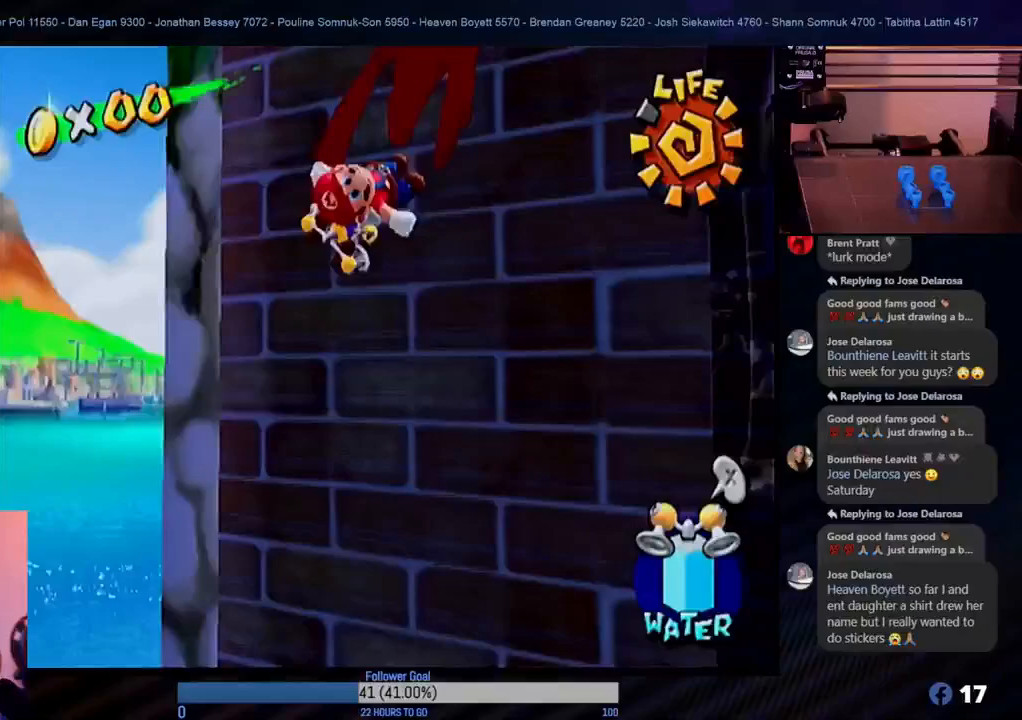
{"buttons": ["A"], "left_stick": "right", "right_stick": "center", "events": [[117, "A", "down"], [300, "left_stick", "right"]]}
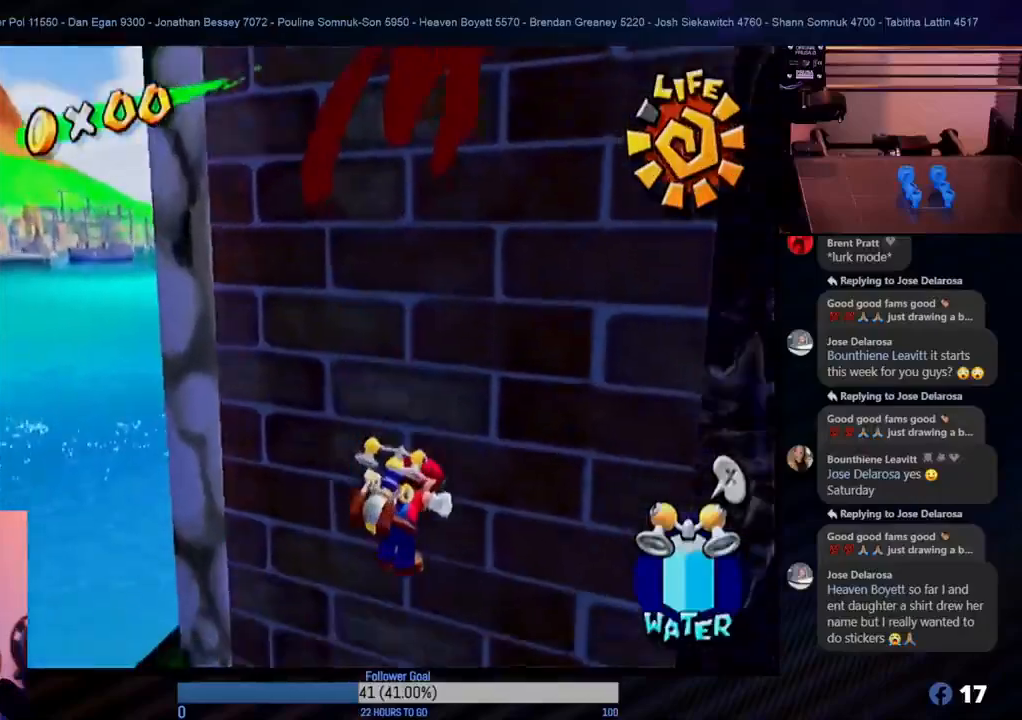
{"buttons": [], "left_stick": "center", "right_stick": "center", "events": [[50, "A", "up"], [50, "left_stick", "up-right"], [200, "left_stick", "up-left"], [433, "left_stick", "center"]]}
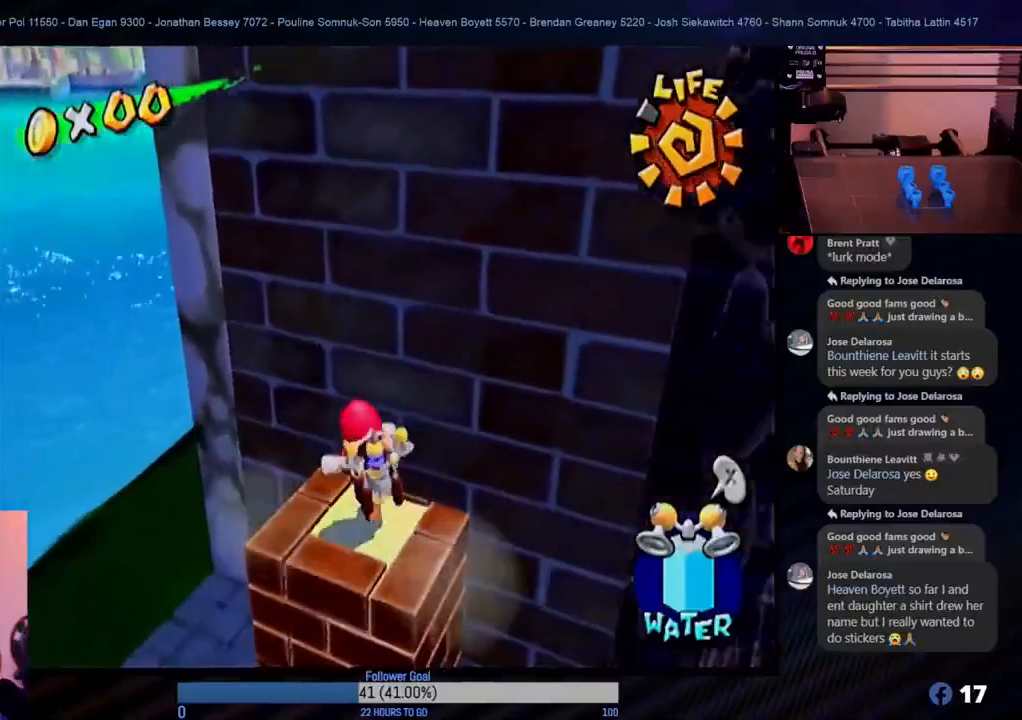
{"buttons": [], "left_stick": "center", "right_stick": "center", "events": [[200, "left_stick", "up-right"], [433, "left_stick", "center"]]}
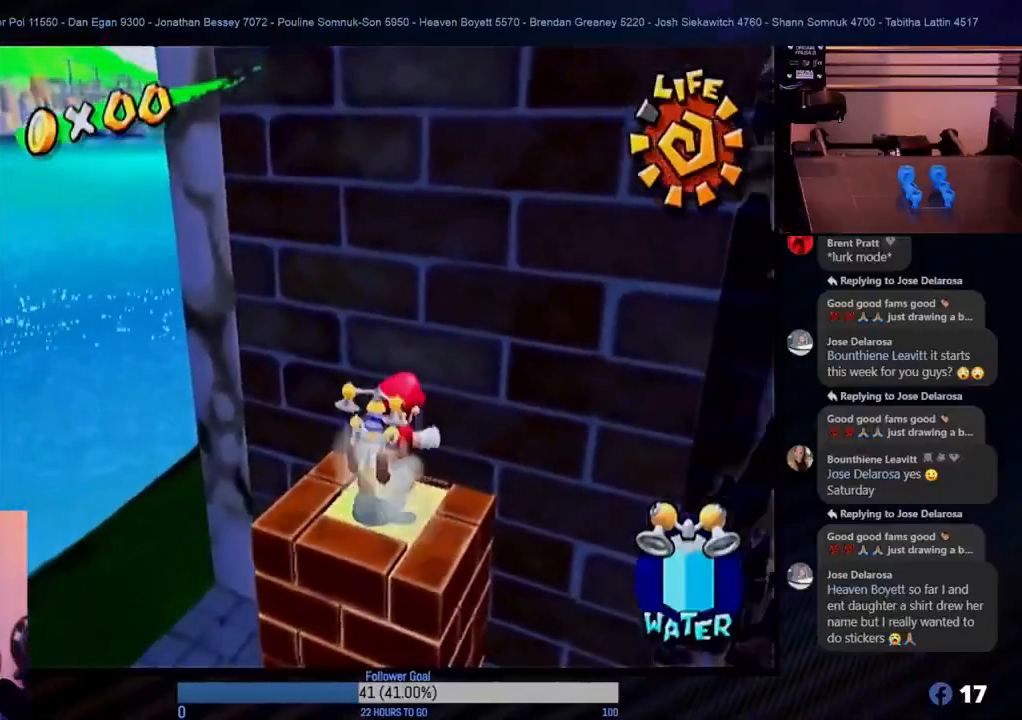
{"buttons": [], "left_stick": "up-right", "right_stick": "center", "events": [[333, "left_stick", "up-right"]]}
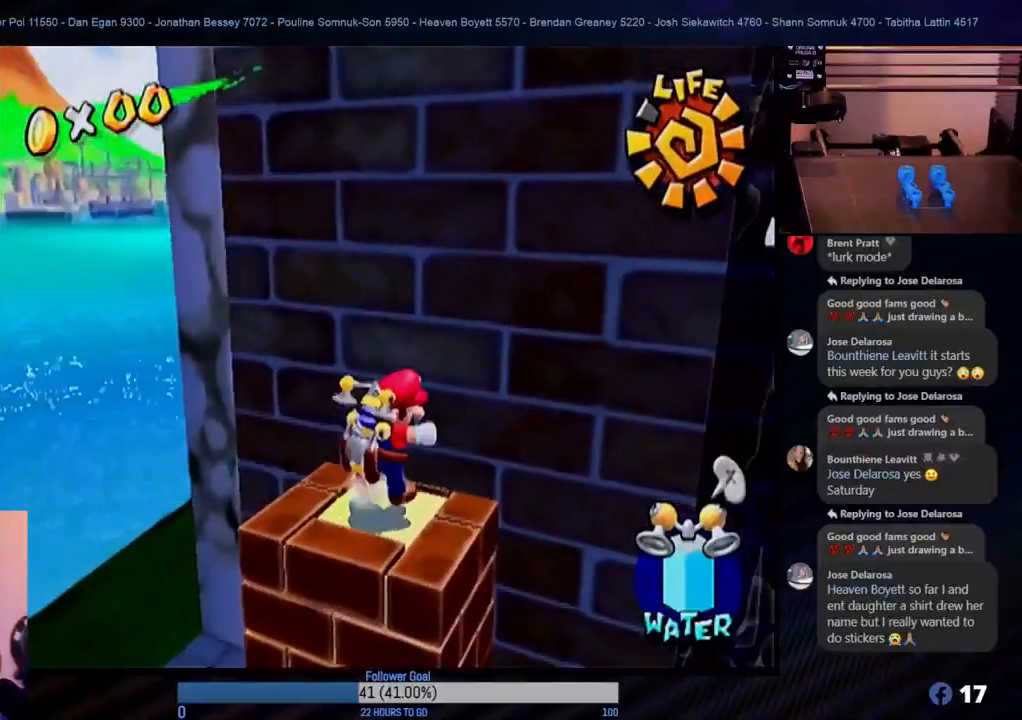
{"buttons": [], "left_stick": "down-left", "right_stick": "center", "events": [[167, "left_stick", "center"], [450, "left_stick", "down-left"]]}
==
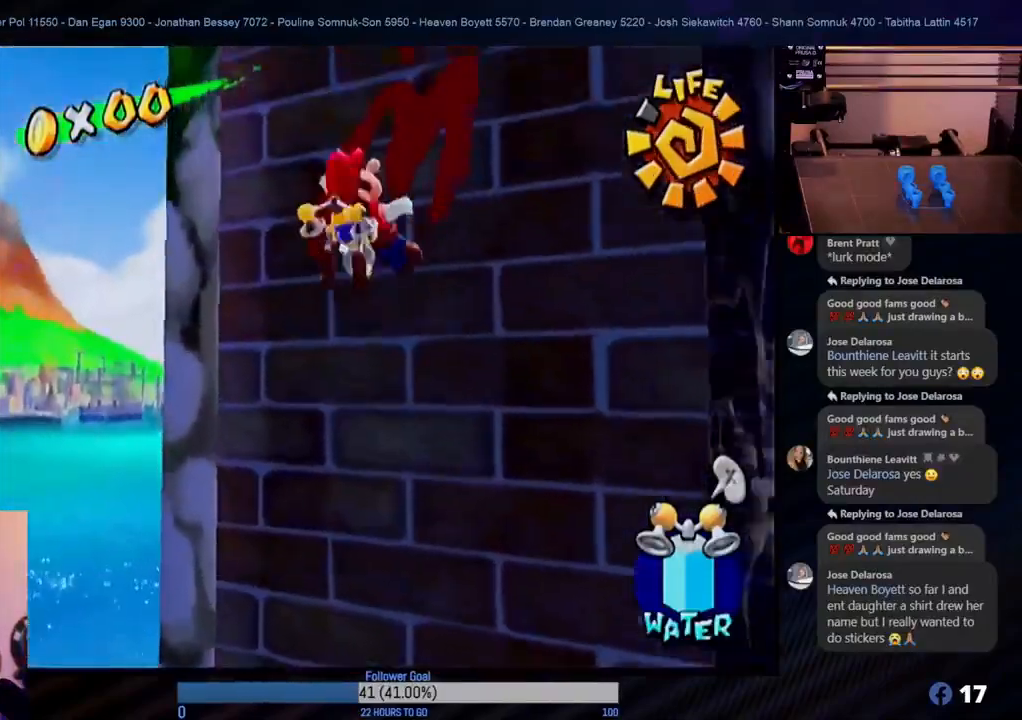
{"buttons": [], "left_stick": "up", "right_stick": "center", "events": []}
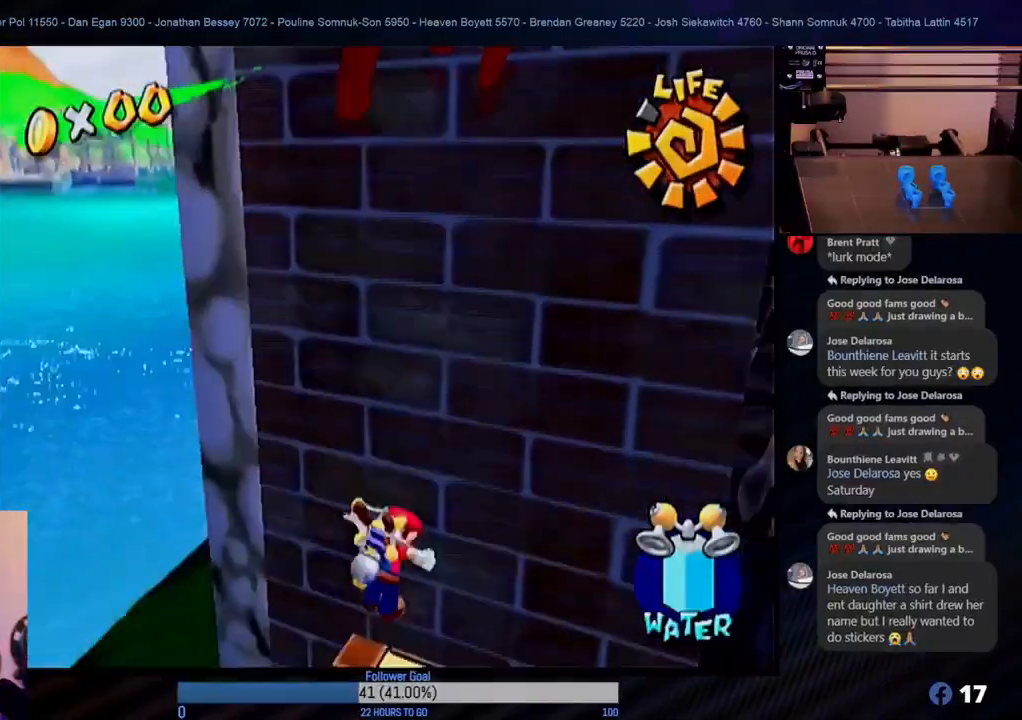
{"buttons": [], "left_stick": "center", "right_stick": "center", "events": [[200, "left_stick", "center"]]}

WORK TO BE COMPLETED => Within the entries above, count each line holding the string "down". Give only the result.

EXERCISE SOLUTION => 2